Igor Milanović (; born 18 December 1965) is a Serbian professional water polo head coach and former player. He is considered one of the best water polo players of all time. Milanović had an illustrious professional career spanning twenty years.

Biography
Milanović was born in Belgrade, Serbia, SFR Yugoslavia. He played a total of 349 games for the Yugoslav national team, scoring 540 goals. As a player, he won numerous trophies: he was a two-time Olympic gold medalist, a two-time World Championship winner, European Championship winner, a two-time FINA Cup winner, and a three-time Euroleague Championship winner. He was given the honour to carry the national flag of FR Yugoslavia at the opening ceremony of the 1996 Summer Olympics in Atlanta, becoming the 18th water polo player to be a flag bearer at the opening and closing ceremonies of the Olympics. On 13 May 2006, he was inducted into the International Swimming Hall of Fame in Fort Lauderdale.

§ **DATASET SECTION**:
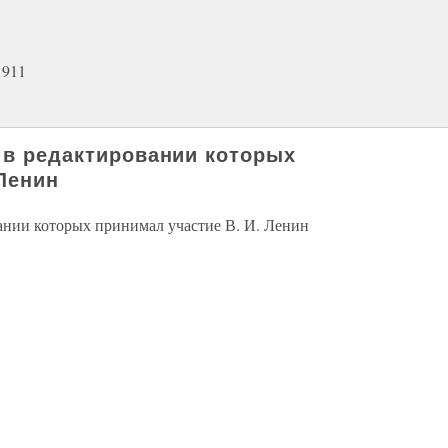
1911
, в редактировании которых
 Ленин
вании которых принимал участие В. И. Ленин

§ **TASKS TO CARRY OUT**:
**1)** Answer these questions using the Igor Milanović biography.
(a) How many games did Milanović play for the Yugoslav national team?
(b) How many years did his professional career span?
(c) On what date was he inducted into the International Swimming Hall of Fame?
**2)** In the Igor Milanović biography, output everything from "Igor Milanović (;" down to "spanning twenty years.".
**3)** Go on with the Igor Milanović biography, picking up right after its last sentence.

§ **ANSWERS FOR THE TASKS**:
**1)**
(a) 349
(b) Twenty years
(c) 13 May 2006

**2)**
Igor Milanović (; born 18 December 1965) is a Serbian professional water polo head coach and former player. He is considered one of the best water polo players of all time. Milanović had an illustrious professional career spanning twenty years.

**3)**
In June 2009, Milanović was named the head coach of Partizan Raiffeisen after Dejan Udovičić stepped down. In 2011 as a head coach of Partizan Raiffeisen, he won the Euroleague Championship.

Honours

As a coach
Partizan
 LEN Champions League: 2010–11
 LEN Super Cup: 2011
 Eurointer League: 2009–10, 2010–11
 Serbian Championship: 2009–10, 2010–11, 2011–12
 Serbian  Cup: 2009–10, 2010–11, 2011–12
 Tom Hoad Cup: 2011
Pro Recco
LEN Champions League: 2014–15
Serie A: 2014–15
Coppa Italia: 2014–15
Galatasaray
Turkish Championship: 2016–17
 Novi Beograd
LEN Champions League runners-up: 2021–22
 Adriatic League: 2021–22
 Serbian Championship: 2021–22
Olympiacos
Greek Cup: 2022–23

As a player
VK Partizan
 Yugoslavian Championship: 1983–84, 1986–87, 1987–88
 Yugoslavian Cup:  1981–82, 1984–85, 1986–87, 1987–88
 Mediterranean Cup: 1989
Mladost
 Yugoslavian Championship: 1989–90
 LEN Euroleague: 1989–90, 1990–91
 LEN SuperCup: 1990.
 Mediterranean Cup: 1991
VK Crvena Zvezda
 Yugoslavian Championship: 1991–92
CN Catalunya
 Spanish Championship: 1992–93
Roma
 LEN Trophy: 1993–94
PVK Budva
  Serbia and Montenegro Championship: 1993–94

See also
 Yugoslavia men's Olympic water polo team records and statistics
 Serbia and Montenegro men's Olympic water polo team records and statistics
 List of Olympic champions in men's water polo
 List of Olympic medalists in water polo (men)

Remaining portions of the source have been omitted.